FLORENCE, TUSCANY, ITALY

PONTE VECCHIO

FIRENZE

 

The Old Bridge (Ponte Vecchio) is the oldest bridge of Florence, its origin laughed to the roman age, but many times it was damaged from floods of the Arno River and it was reconstructed several times, the bridge crosses the river in the point of minor amplitude and is today one of the symbols of the city of Florence. In medieval age the bridge was in wood, then at the end of 12th century it was constructed in stone to five arched, that was completely destroyed from the tremendous flood of 1333. After the alluvium in 1345 a new bridge was constructed, on plan of Taddeo Gaddi or probably Neri Fioravanti, whose innovative structure for the age, was to three pass to arc lowered, then on the advanced part it was a double row of shops. In 1565 the architect Giorgio Vasari realized, over the shops on the eastern side, the Vasarian Corridor, long approximately a kilometer, in order to put in communication Old Palace with the private dwelling of the Medici, Palazzo Pitti. In the 1600's were added the back-shop from brackets (or “sporti”) giving to the bridge the actual appearance.

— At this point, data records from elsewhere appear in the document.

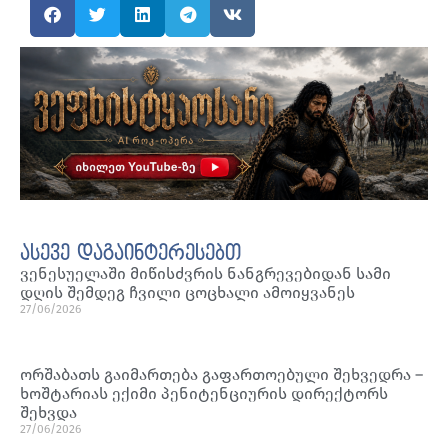
ასევე დაგაინტერესებთ
ვენესუელაში მიწისძვრის ნანგრევებიდან სამი
დღის შემდეგ ჩვილი ცოცხალი ამოიყვანეს
27/06/2026
ორშაბათს გაიმართება გაფართოებული შეხვედრა –
ხოშტარიას ექიმი პენიტენციურის დირექტორს
შეხვდა
27/06/2026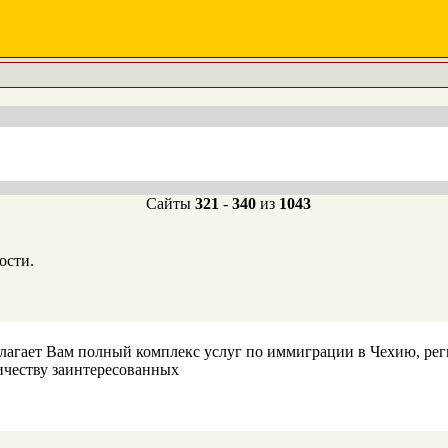
Сайты
321
-
340
из
1043
ости.
агает Вам полный комплекс услуг по иммиграции в Чехию, ре
ичеству заинтересованных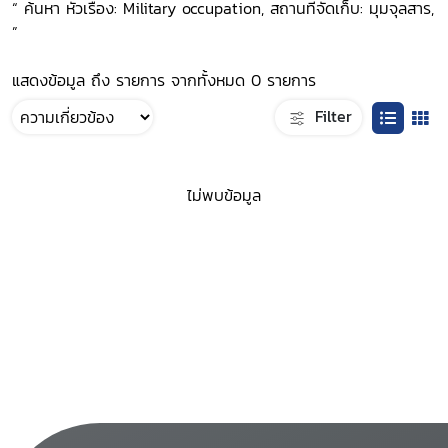
“ ค้นหา หัวเรื่อง: Military occupation, สถานที่จัดเก็บ: มุมจุลสาร,
”
แสดงข้อมูล ถึง รายการ จากทั้งหมด 0 รายการ
Filter
ไม่พบข้อมูล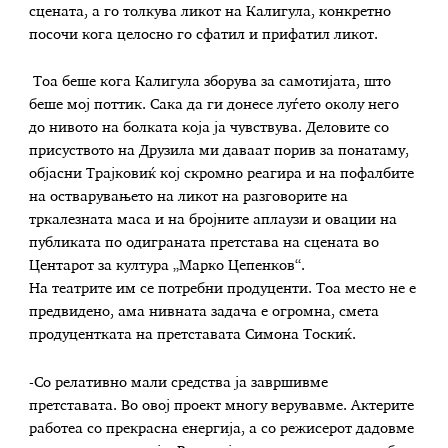
сцената, а го толкува ликот на Калигула, конкретно
посочи кога целосно го сфатил и прифатил ликот.
Тоа беше кога Калигула зборува за самотијата, што
беше мој поттик. Сака да ги донесе луѓето околу него
до нивото на болката која ја чувствува. Деловите со
присуството на Друзила ми даваат порив за понатаму,
објасни Трајковиќ кој скромно реагира и на пофалбите
на остварувањето на ликот на разговорите на
тркалезната маса и на бројните аплаузи и овации на
публиката по одиграната претстава на сцената во
Центарот за култура „Марко Цепенков“.
На театрите им се потребни продуценти. Тоа место не е
предвидено, ама нивната задача е огромна, смета
продуцентката на претставата Симона Тоскиќ.
-Со релативно мали средства ја завршивме
претставата. Во овој проект многу верувавме. Актерите
работеа со прекрасна енергија, а со режисерот дадовме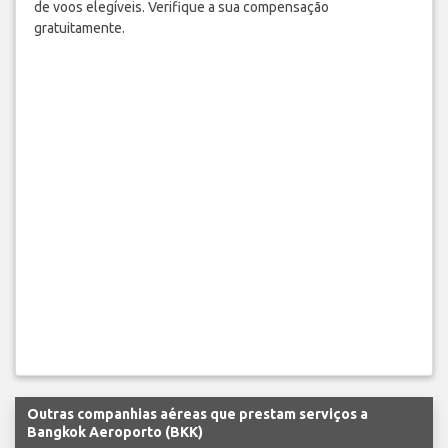
de voos elegíveis. Verifique a sua compensação
gratuitamente.
Outras companhias aéreas que prestam serviços a
Bangkok Aeroporto (BKK)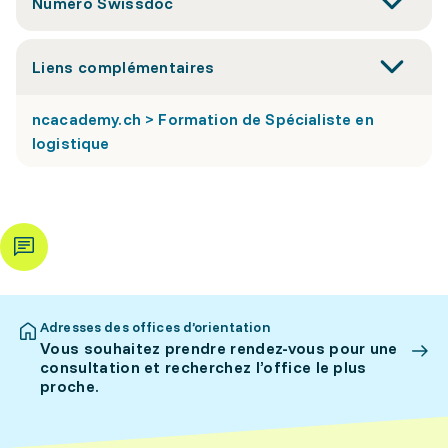
Numéro Swissdoc
Liens complémentaires
ncacademy.ch > Formation de Spécialiste en
logistique
Adresses des offices d’orientation
Vous souhaitez prendre rendez-vous pour une
consultation et recherchez l’office le plus
proche.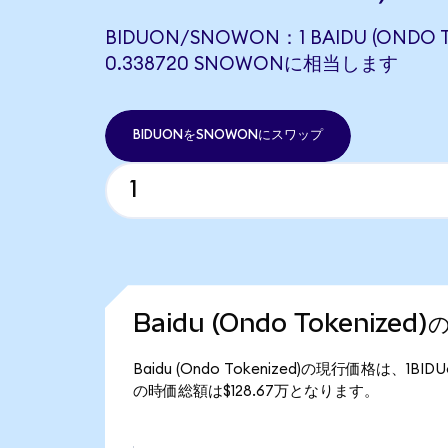
BIDUON/SNOWON：1 BAIDU (ONDO 
0.338720 SNOWONに相当します
BIDUONをSNOWONにスワップ
Baidu (Ondo Tokenize
Baidu (Ondo Tokenized)の現行価格は、1BI
の時価総額は$128.67万となります。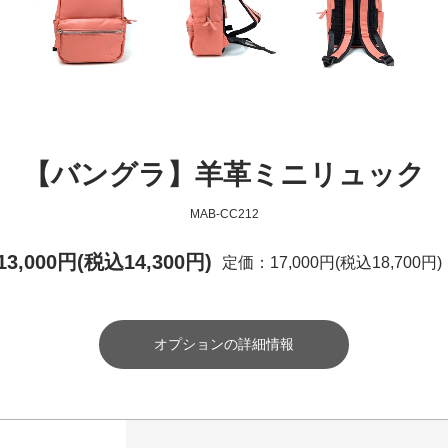
【バングラ】羊革ミニリュック
MAB-CC212
13,000円(税込14,300円)
定価：17,000円(税込18,700円)
オプションの詳細情報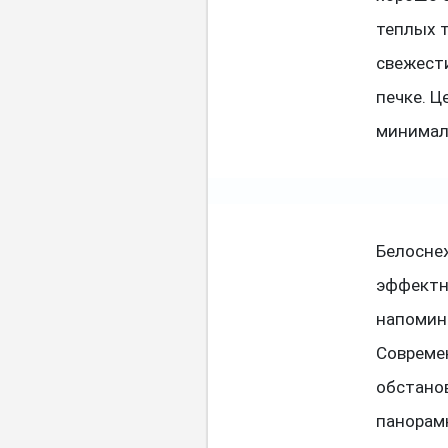
теплых 
свежести
печке. Ц
минимал
Белосне
эффектн
напомин
Современ
обстано
панорамн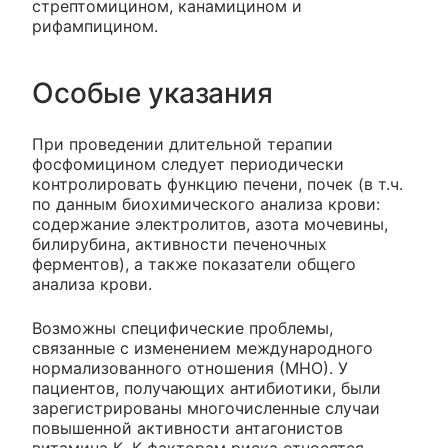
стрептомицином, канамицином и
рифампицином.
Особые указания
При проведении длительной терапии
фосфомицином следует периодически
контролировать функцию печени, почек (в т.ч.
по данным биохимического анализа крови:
содержание электролитов, азота мочевины,
билирубина, активности печеночных
ферментов), а также показатели общего
анализа крови.
Возможны специфические проблемы,
связанные с изменением международного
нормализованного отношения (МНО). У
пациентов, получающих антибиотики, были
зарегистрированы многочисленные случаи
повышенной активности антагонистов
витамина К. К факторам риска относятся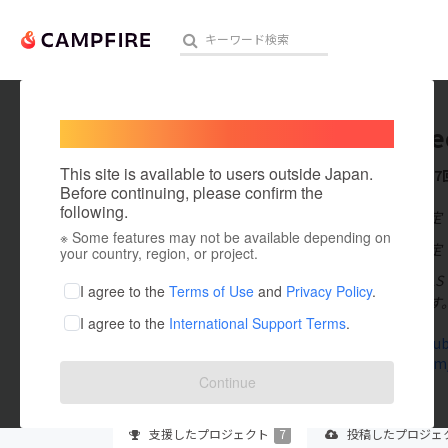
Welcome,
International users
alsnoik
人気のプロジェクト
注目のリ
This site is available to users outside Japan.
これまでに7
Before continuing, please confirm the
following.
在住国：未設定
※ Some features may not be available depending on
アート・写真
出身国：未設定
your country, region, or project.
2013年頃にA
テクノロジー・ガジェット
I agree to the
Terms of Use
and
Privacy Policy
.
ことも出来ます。
I agree to the
International Support Terms
.
映像・映画
www.youtub
twitter.co
ビジネス・起業
Continue
まちづくり・地域活性化
支援した
プロジェクト
7
投稿した
プロジェ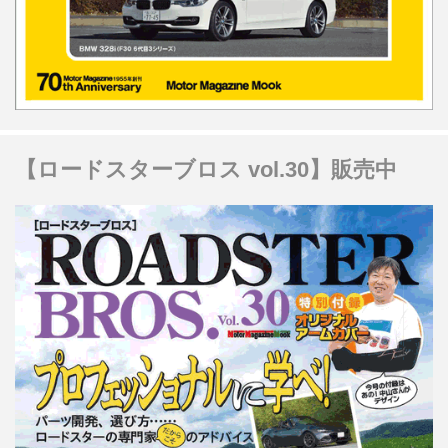
【ロードスターブロス vol.30】販売中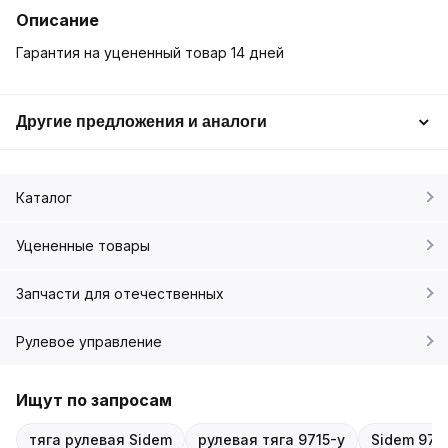
Описание
Гарантия на уцененный товар 14 дней
Другие предложения и аналоги
Каталог
Уцененные товары
Запчасти для отечественных
Рулевое управление
Ищут по запросам
тяга рулевая Sidem
рулевая тяга 9715-у
Sidem 971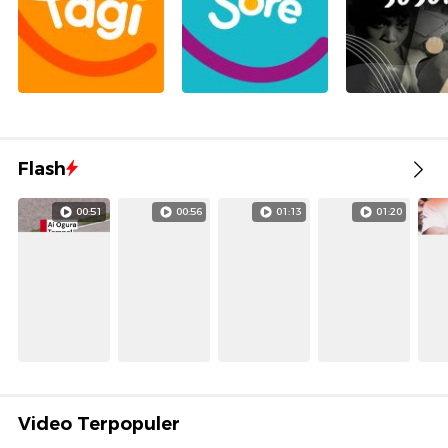
Flash
00:51
00:56
01:13
01:20
Video Terpopuler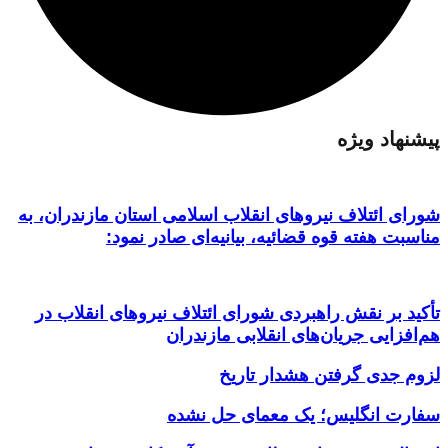
پیشنهاد ویژه
شورای ائتلاف نیروهای انقلاب اسلامی استان مازندران، به
مناسبت هفته قوه قضائیه، بیانیه‌ای صادر نمود:
تأکید بر نقش راهبردی شورای ائتلاف نیروهای انقلاب در
هم‌افزایی جریان‌های انقلابی مازندران
لزوم جدی گرفتن هشدار تاریخ
سفارت انگلیس؛ یک معمای حل نشده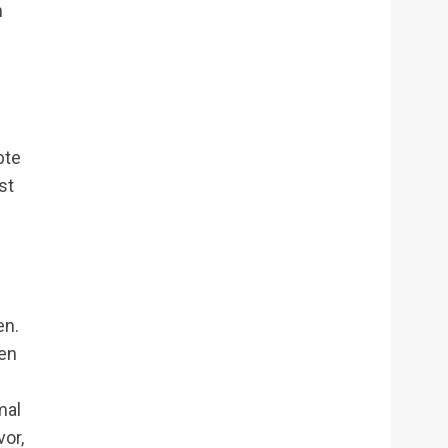
n
bte
st
en.
sen
mal
or,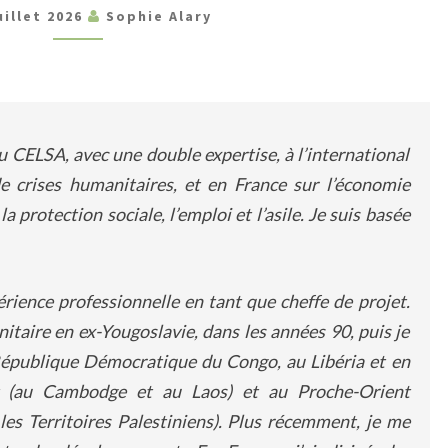
S
uillet 2026
Sophie Alary
SUR
MON
PORTFOLIO !
u CELSA, avec une double expertise, à l’international
de crises humanitaires, et en France sur l’économie
 la protection sociale, l’emploi et l’asil
e.
Je suis basée
rience professionnelle en tant que cheffe de projet.
itaire en ex-Yougoslavie, dans les années 90, puis je
 République Démocratique du Congo, au Libéria et en
st (au Cambodge et au Laos) et au Proche-Orient
es Territoires Palestiniens). Plus récemment, je me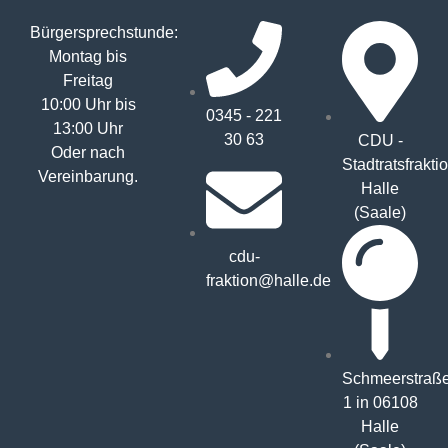
Bürgersprechstunde:
Montag bis
Freitag
10:00 Uhr bis
0345 - 221
13:00 Uhr
30 63
CDU -
Oder nach
Stadtratsfrakti
Vereinbarung.
Halle
(Saale)
cdu-
fraktion@halle.de
Schmeerstraß
1 in 06108
Halle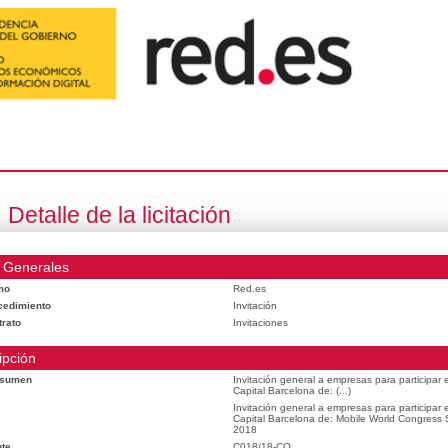
Detalle de la licitación
 Generales
mo
Red.es
cedimiento
Invitación
trato
Invitaciones
ipción
esumen
Invitación general a empresas para participar
Capital Barcelona de: (...)
Invitación general a empresas para participar
Capital Barcelona de: Mobile World Congress
2018
te
C018/18-CO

The shops, were occupied initially from fishmongers, butchers and tanners, then, in 1593, for order of Ferdinando I, that didn't like the unpleasant smells under the windows of the Vasarian Corridor where every day had to pass, the shops were occupied solos from gold and jeweller's shops. Still today on the bridge is the same typology of shops. The three panoramic windows in the center of the Vasarian Corridor on the west side of the bridge were opened in 1939 in occasion of the visit of Hitler in Florence, the Old Bridge was the only bridge of Florence that was not destroyed from the Germans troops in 1944 in the course of the Second World war.